Academic relevance & research questions
Academic literature provides many co-existing definitions of social entrepreneurship, however, despite all these efforts the concept still lacks clarity and highly depends on a context and legislative system of particular country. The gap between normative dimension of social business (it‘s social mission, profit redistribution, co-existence of social and economic aims, innovativeness, risk taking, etc. (see e.g. Hartigan 2006; Kerlin, 2013; Doherty et al, 2014; Sepulveda, 2015; Stevens et al, 2015)) and really existing practices in different countries gives us the reason for analysis of the emerging hybrid forms of socially oriented businesses. These assumptions have been tested using data from case study of Lithuania. Lithuania, as one of the post-soviet countries, has a different context from Western countries when speaking about social entrepreneurship (Erpf, Bryer, & Butkevičienė, 2019; Erpf, Butkevičienė & Pučėtaitė, 2020; Urmanavičienė et al, 2021).
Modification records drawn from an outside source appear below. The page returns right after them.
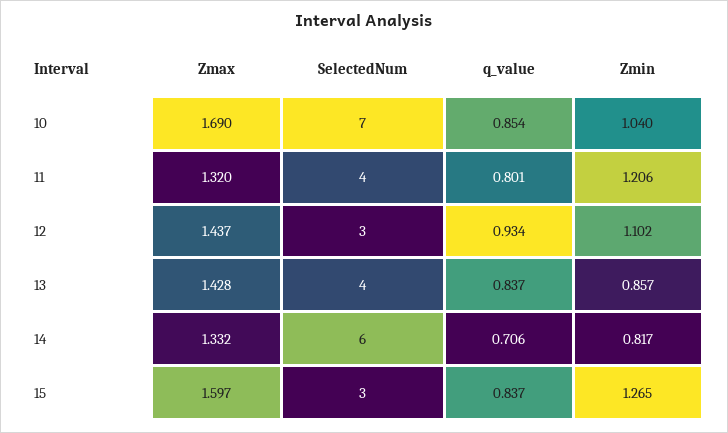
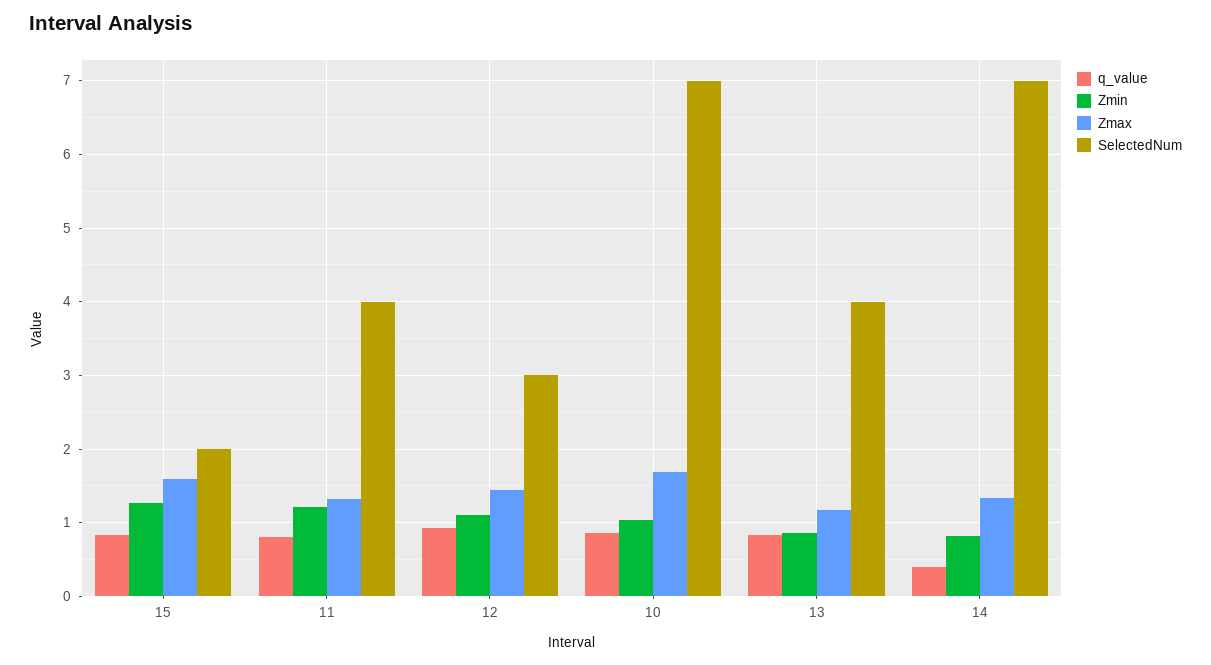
  {
    "Zmax": {
      "10": 1.69,
      "11": 1.32,
      "12": 1.437,
-     "13": 1.428,
+     "13": 1.2,
      "14": 1.332,
      "15": 1.597
    },
    "SelectedNum": {
      "10": 7,
      "11": 4,
      "12": 3,
      "13": 4,
-     "14": 6,
+     "14": 7,
-     "15": 3
+     "15": 2
    },
    "q_value": {
      "10": 0.854,
      "11": 0.801,
      "12": 0.934,
      "13": 0.837,
-     "14": 0.706,
+     "14": 0.4,
      "15": 0.837
    },
    "Zmin": {
      "10": 1.04,
      "11": 1.206,
      "12": 1.102,
      "13": 0.857,
      "14": 0.817,
      "15": 1.265
    }
  }

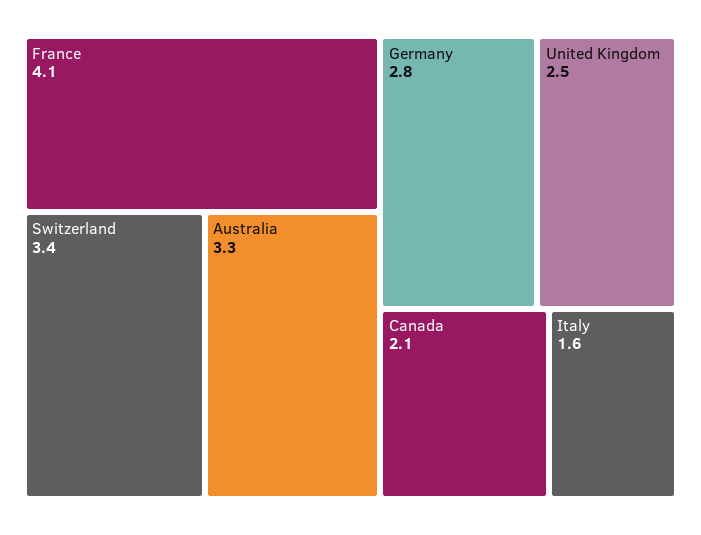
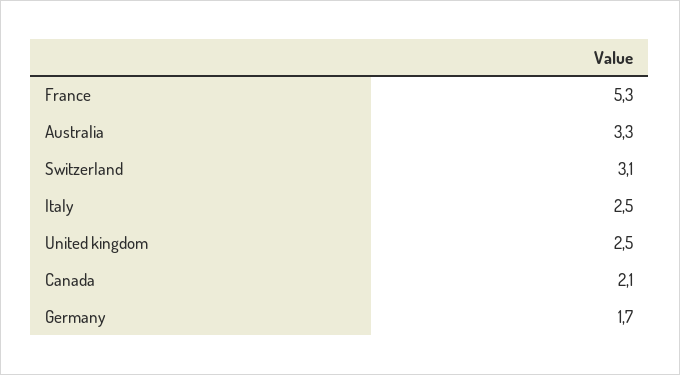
  {
-   "France": 4.1,
+   "France": 5.3,
-   "Switzerland": 3.4,
+   "Switzerland": 3.1,
    "Australia": 3.3,
-   "Germany": 2.8,
+   "Germany": 1.7,
    "United Kingdom": 2.5,
    "Canada": 2.1,
-   "Italy": 1.6
+   "Italy": 2.5
  }

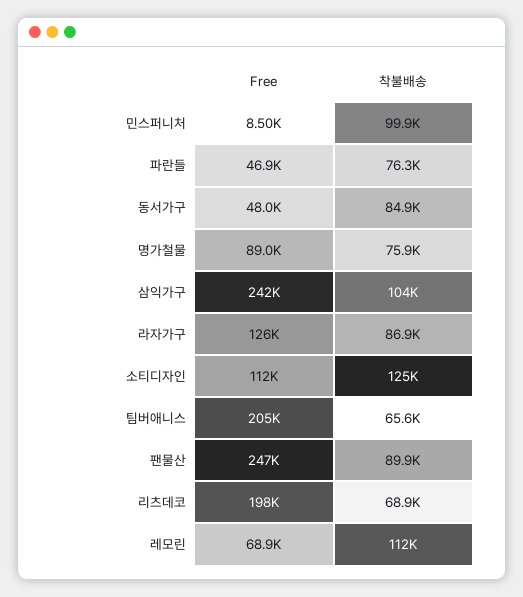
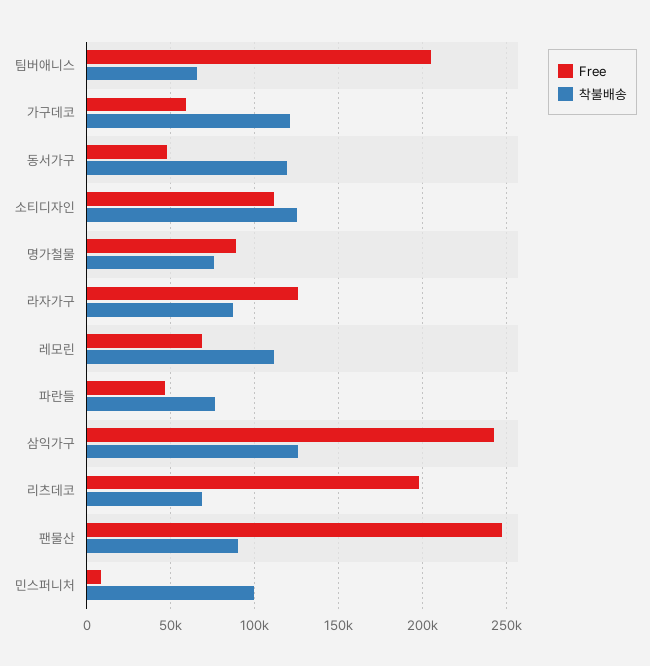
  {
    "Free": {
      "민스퍼니처": 8500,
      "파란들": 46900,
      "동서가구": 48000,
      "명가철물": 89000,
      "삼익가구": 242000,
      "라자가구": 126000,
      "소티디자인": 112000,
      "팀버애니스": 205000,
      "팬물산": 247000,
      "리츠데코": 198000,
-     "레모린": 68900
+     "레모린": 68900,
+     "가구데코": 60000
    },
    "착불배송": {
      "민스퍼니처": 99900,
      "파란들": 76300,
-     "동서가구": 84900,
+     "동서가구": 120000,
      "명가철물": 75900,
-     "삼익가구": 104000,
+     "삼익가구": 125000,
      "라자가구": 86900,
      "소티디자인": 125000,
      "팀버애니스": 65600,
      "팬물산": 89900,
      "리츠데코": 68900,
-     "레모린": 112000
+     "레모린": 112000,
+     "가구데코": 120000
    }
  }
This leads us to the main research questions of this paper:
• What are entrepreneurial values? Does value-driven normative perception (ideal type) differs from existing practices (real type)? And if yes, how?
• Is there the difference in perceptions of social entrepreneurship among stakeholder groups (social entrepreneurs, social enterprise employees, policy makers)? And especially, how do young people from vulnerable groups perceive opportunities for social entrepreneurship in their local settings?
Method & results
The data were generated using two main methods:
(1) from semi-structured interviews (N=16) with different stakeholders of social enterprises. A non-probability sampling technique was selected due to the difficulties in locating the potential interviewees. The sample included policy makers (4 interviews), heads of WISEs (4 interviews), employees of WISEs, in particular disabled people working in WISE (4 interviews) and experts representing academia (4 interviews). The questions of the semi-structured interviews were formulated from a normative perspective as well as asking interviewees to identify existing practices.
(2) citizen science data collected by young people from rural settlements while implementing the H2020 project YouCount.
The results show that there is a clear gap between normative understanding and existing practices. Existing entrepreneurial values clearly express normative aspect (imaginary ideal type of social entrepreneurship); however practical experience lead us to hybrid forms of social enterprise characteristics and a set of really existing features not always correspond to ideal type. The different stakeholders (academia, employees , employers, policy makers) show similar understanding of the normative aspects; however, have experienced quite divergent practices regarding social enterprises. These findings are supplemented by citizen science data on how youth perceive opportunities for social entrepreneurship and envision its future.